*Requirement*. Can you update the rows below by replacing every "nearest" with "closest", leaving everything else unchanged and omitting the pictures?

*Data excerpts*.
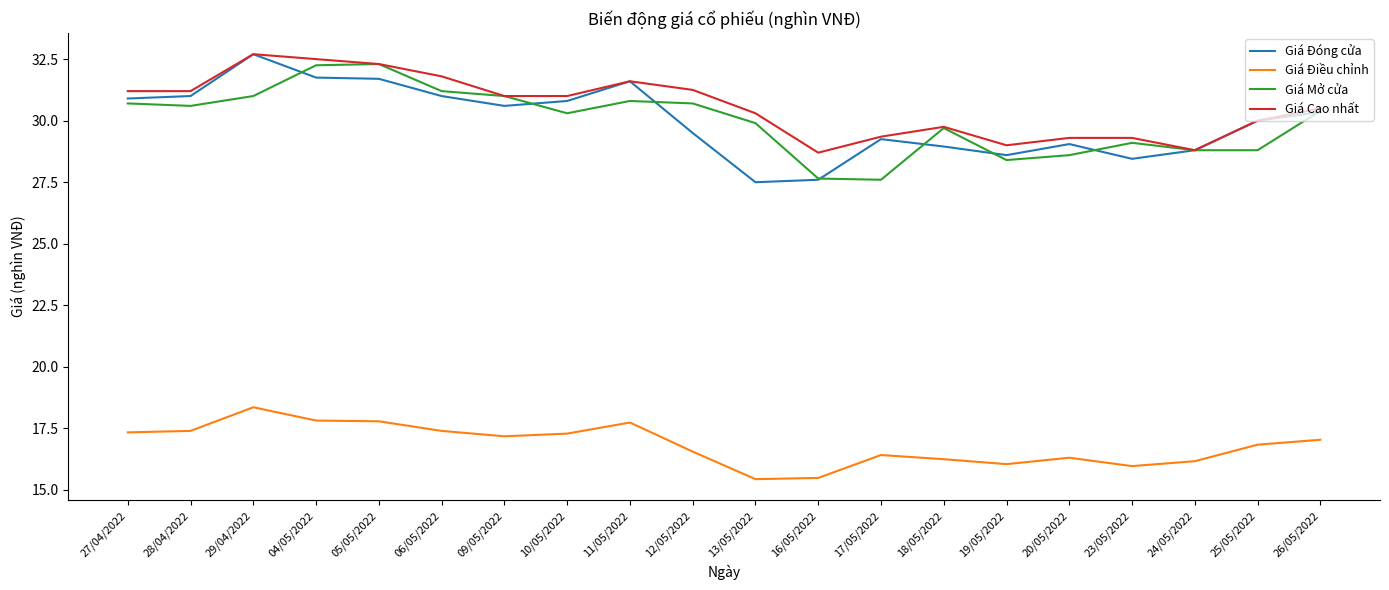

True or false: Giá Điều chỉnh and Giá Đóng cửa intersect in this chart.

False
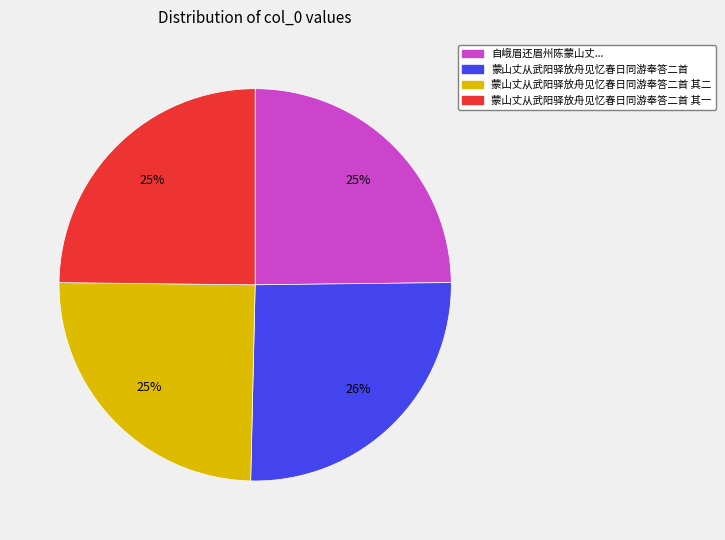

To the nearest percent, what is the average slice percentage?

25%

*Answer to this problem*.
True or false: Giá Điều chỉnh and Giá Đóng cửa intersect in this chart.

False

To the closest percent, what is the average slice percentage?

25%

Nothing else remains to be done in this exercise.